Page images and extracted text
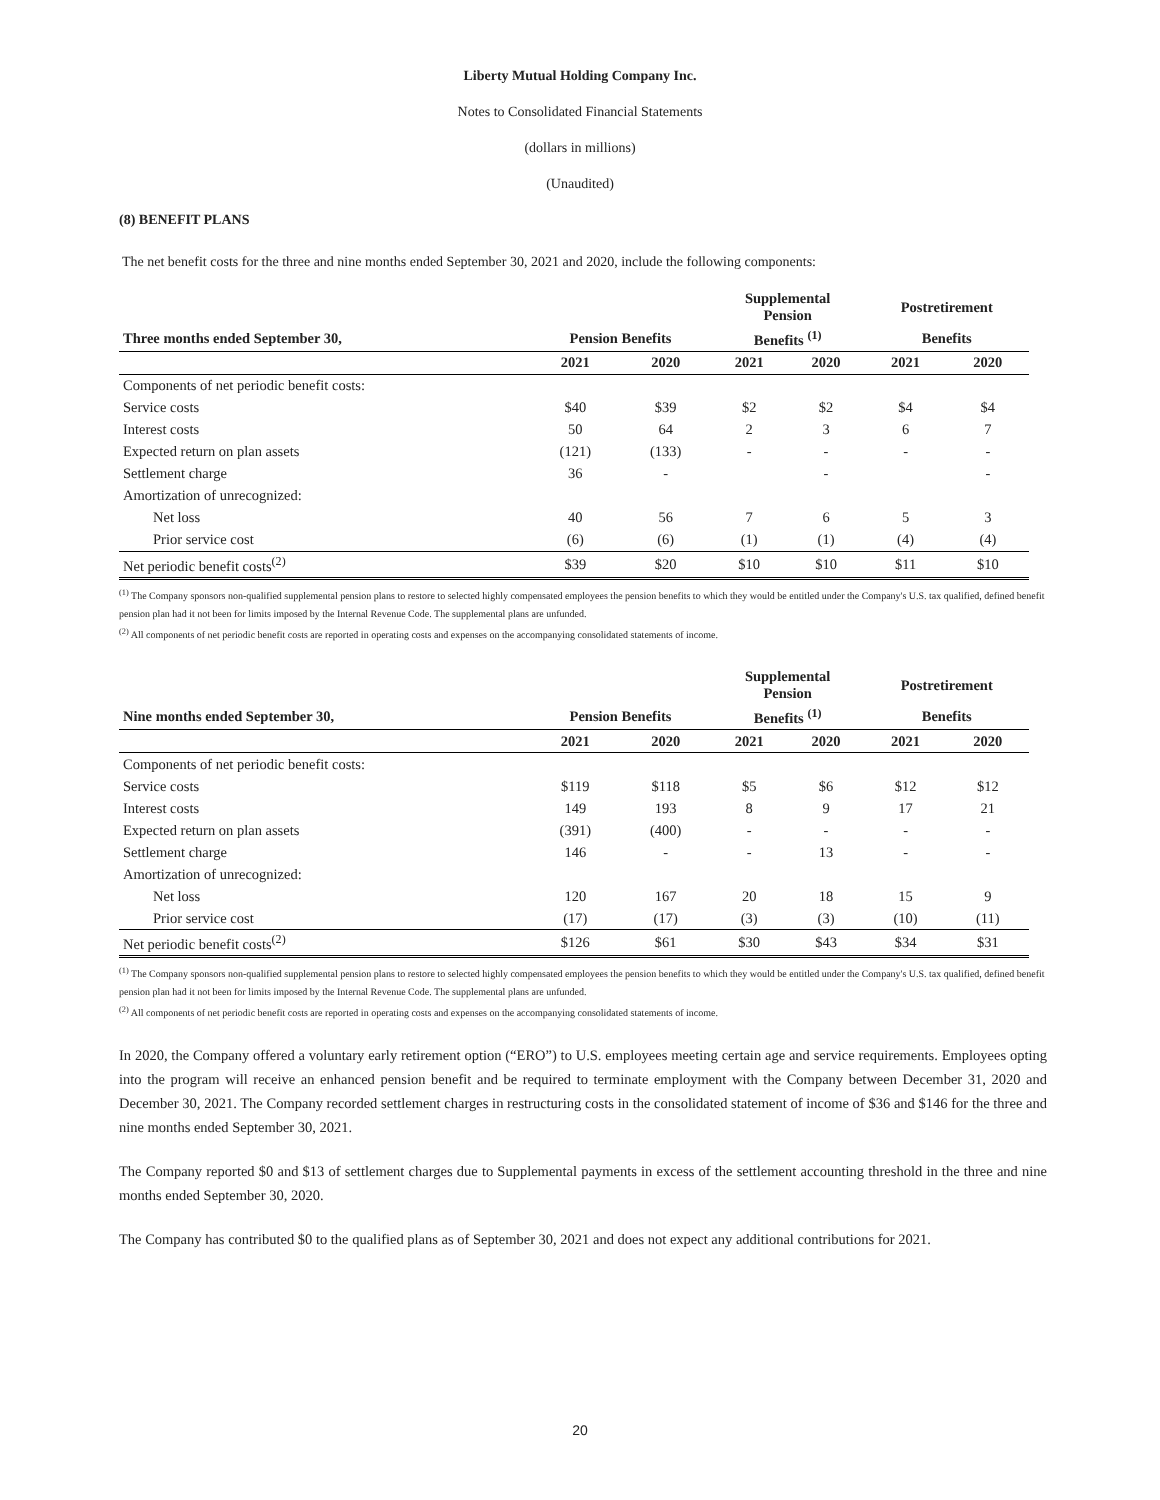Liberty Mutual Holding Company Inc.
Notes to Consolidated Financial Statements
(dollars in millions)
(Unaudited)
(8) BENEFIT PLANS
The net benefit costs for the three and nine months ended September 30, 2021 and 2020, include the following components:
| | | | Supplemental Pension | | Postretirement | |
| --- | --- | --- | --- | --- | --- | --- |
| Three months ended September 30, | Pension Benefits | | Benefits <sup>(1)</sup> | | Benefits | |
| | 2021 | 2020 | 2021 | 2020 | 2021 | 2020 |
| Components of net periodic benefit costs: | | | | | | |
| Service costs | $40 | $39 | $2 | $2 | $4 | $4 |
| Interest costs | 50 | 64 | 2 | 3 | 6 | 7 |
| Expected return on plan assets | (121) | (133) | - | - | - | - |
| Settlement charge | 36 | - | | - | | - |
| Amortization of unrecognized: | | | | | | |
| Net loss | 40 | 56 | 7 | 6 | 5 | 3 |
| Prior service cost | (6) | (6) | (1) | (1) | (4) | (4) |
| Net periodic benefit costs<sup>(2)</sup> | $39 | $20 | $10 | $10 | $11 | $10 |
<sup>(1)</sup> The Company sponsors non-qualified supplemental pension plans to restore to selected highly compensated employees the pension benefits to which they would be entitled under the Company's U.S. tax qualified, defined benefit pension plan had it not been for limits imposed by the Internal Revenue Code. The supplemental plans are unfunded.
<sup>(2)</sup> All components of net periodic benefit costs are reported in operating costs and expenses on the accompanying consolidated statements of income.
| | | | Supplemental Pension | | Postretirement | |
| --- | --- | --- | --- | --- | --- | --- |
| Nine months ended September 30, | Pension Benefits | | Benefits <sup>(1)</sup> | | Benefits | |
| | 2021 | 2020 | 2021 | 2020 | 2021 | 2020 |
| Components of net periodic benefit costs: | | | | | | |
| Service costs | $119 | $118 | $5 | $6 | $12 | $12 |
| Interest costs | 149 | 193 | 8 | 9 | 17 | 21 |
| Expected return on plan assets | (391) | (400) | - | - | - | - |
| Settlement charge | 146 | - | - | 13 | - | - |
| Amortization of unrecognized: | | | | | | |
| Net loss | 120 | 167 | 20 | 18 | 15 | 9 |
| Prior service cost | (17) | (17) | (3) | (3) | (10) | (11) |
| Net periodic benefit costs<sup>(2)</sup> | $126 | $61 | $30 | $43 | $34 | $31 |
<sup>(1)</sup> The Company sponsors non-qualified supplemental pension plans to restore to selected highly compensated employees the pension benefits to which they would be entitled under the Company's U.S. tax qualified, defined benefit pension plan had it not been for limits imposed by the Internal Revenue Code. The supplemental plans are unfunded.
<sup>(2)</sup> All components of net periodic benefit costs are reported in operating costs and expenses on the accompanying consolidated statements of income.
In 2020, the Company offered a voluntary early retirement option (“ERO”) to U.S. employees meeting certain age and service requirements. Employees opting into the program will receive an enhanced pension benefit and be required to terminate employment with the Company between December 31, 2020 and December 30, 2021. The Company recorded settlement charges in restructuring costs in the consolidated statement of income of $36 and $146 for the three and nine months ended September 30, 2021.
The Company reported $0 and $13 of settlement charges due to Supplemental payments in excess of the settlement accounting threshold in the three and nine months ended September 30, 2020.
The Company has contributed $0 to the qualified plans as of September 30, 2021 and does not expect any additional contributions for 2021.
20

_Task brief_
Where a line of the data includes the string "return", list that line.

_Task answer_
| Expected return on plan assets | (121) | (133) | - | - | - | - |
| Expected return on plan assets | (391) | (400) | - | - | - | - |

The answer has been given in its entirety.